◆ **Extrait de page**

--------------------------------------------------

Une euphorie des marchés autour de l’IA ressemble de plus en plus à une bulle d’actifs, située à un stade avancé du cycle boursier (proche de « 9 heures » sur l’horloge de Minsky).

  • Trois critères typiques sont réunis : une ruée vers un nouvel actif difficile à valoriser, un consensus très large sur son potentiel, et une déconnexion entre rendements boursiers et bénéfices actuels.

  • Les valorisations intègrent déjà des scénarios très optimistes sur plusieurs années, ce qui rend les cours vulnérables au moindre ralentissement des résultats.

Les signaux de fin de cycle se multiplient, sans permettre de dater précisément une correction.

  • Les avertissements d’institutions (FMI, banques centrales) et les comparaisons avec la bulle internet sont largement ignorés par le marché.

  • Certains signes indiquent un passage progressif en mode plus prudent par une hausse récente du VIX (Volatility Index, se référant au marché boursier américain) et une pression sur les valeurs technologiques aux valorisations les plus élevées.

Côté marché, l’alerte principale vient de la concentration des performances et d’un changement de régime sur le crédit tech.

  • Les gains se concentrent sur un nombre réduit de valeurs, avec une largeur de marché en baisse, évoquant des épisodes de bulle passés.

  • Les spreads de crédit investment grade des entreprises tech se rapprochent de ceux du marché, signe que la tech perd une partie de son statut « défensif ».

Les attentes sur les bénéfices liés à l’IA montent très vite, ce qui augmente le risque d’un choc de déception.

  • Les révisions de bénéfices pour les segments IA (hyperscalers, semi-conducteurs, data centers, logiciels, énergie) sont nettement plus positives que pour le marché global.

  • Les anticipations élevées imposent une succession de “surprises positives” pour justifier les cours actuels.

  • Une dispersion croissante des prévisions d’analystes apparaît comme un signal précoce d’incertitude sous-jacente.

Le message final distingue la valeur de la technologie de la fragilité des valorisations.

  • Parler de bulle potentielle ne revient pas à nier l’impact réel de l’IA sur la santé, la finance ou la productivité.

  • Le risque central est que les marchés aient “pricé” des décennies de croissance en peu de temps, rendant les cours très sensibles à toute adoption plus lente ou à des rendements inférieurs aux promesses.

  • L’IA peut transformer l’économie, mais les marchés, eux, peuvent corriger brutalement et de manière non linéaire.

--------------------------------------------------

◆ **Données recueillies**

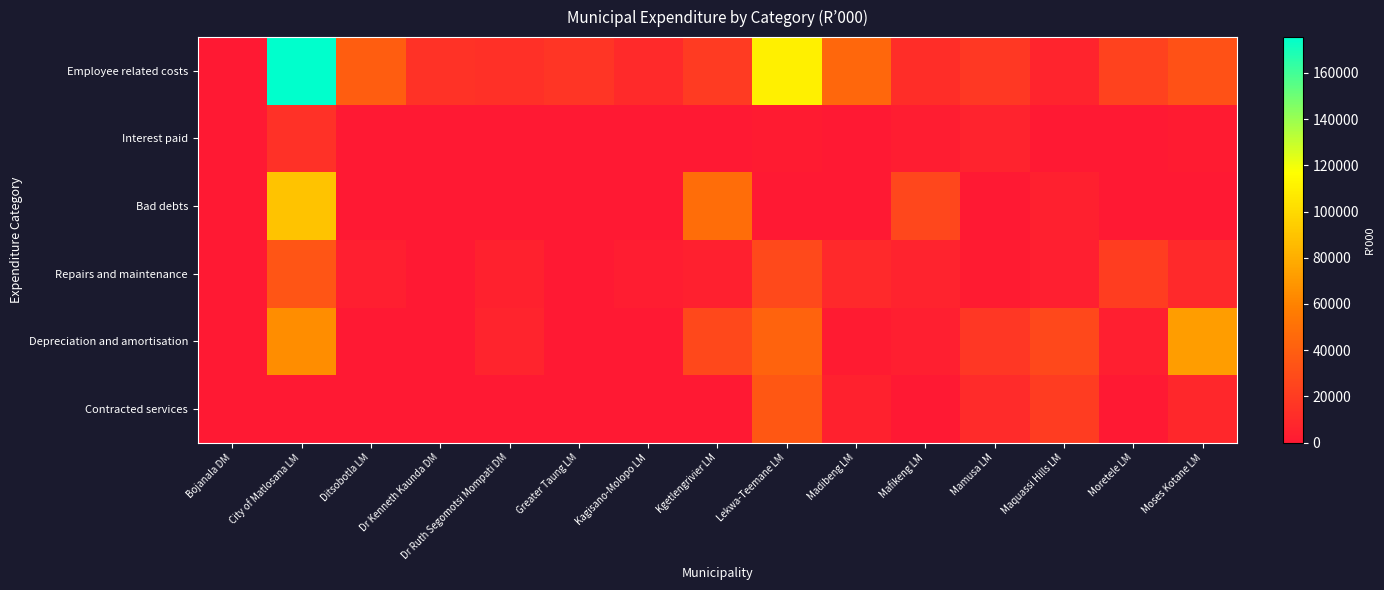

At Moretele LM, list the series in order from smallest to largest.

Interest paid, Bad debts, Contracted services, Depreciation and amortisation, Repairs and maintenance, Employee related costs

--------------------------------------------------

◆ **Série de consignes**
1 – Dans l'extrait sur la bulle de l'IA, pourquoi les cours sont-ils vulnérables au moindre ralentissement des résultats ? Expliquez-le en une à trois phrases.
2 – D'après l'extrait sur la bulle de l'IA, à quelle heure de l'horloge de Minsky le cycle boursier se trouve-t-il à peu près ?
3 – Poursuivez, s'il vous plaît, l'extrait sur la bulle de l'IA à partir de sa dernière phrase.

◆ **Réponses aux consignes**
1 – Les valorisations intègrent déjà des scénarios très optimistes sur plusieurs années. Ces anticipations élevées imposent une succession de « surprises positives » pour justifier les cours actuels.

2 – Près de 9 heures.

3 –
ICYMI

Japon : un plan de relance coûteux et la réaction des marchés mettent à l’épreuve la BoJ.

Le budget supplémentaire 2025 du Japon atteint 21,3 trillions de Yens (3,3 % du PIB), avec une forte hausse des dépenses directes.

  • Les dépenses directes totalisent 17,7 trillions de Yens (2,8 % du PIB), soit +4 trillions par rapport à l’an dernier.

  • Le paquet aggrave le déficit budgétaire, mais ne devrait pas empêcher le ratio dette/PIB de continuer à baisser à moyen terme.

Le plan est structuré autour de trois piliers, dominés par des mesures de soutien au pouvoir d’achat.

  • Le 1er pilier vise le coût de la vie : subventions aux ménages (électricité/gaz, aides aux enfants, coupons alimentaires), hausses de salaires dans la santé, et baisses additionnelles sur l’essence et l’impôt sur le revenu.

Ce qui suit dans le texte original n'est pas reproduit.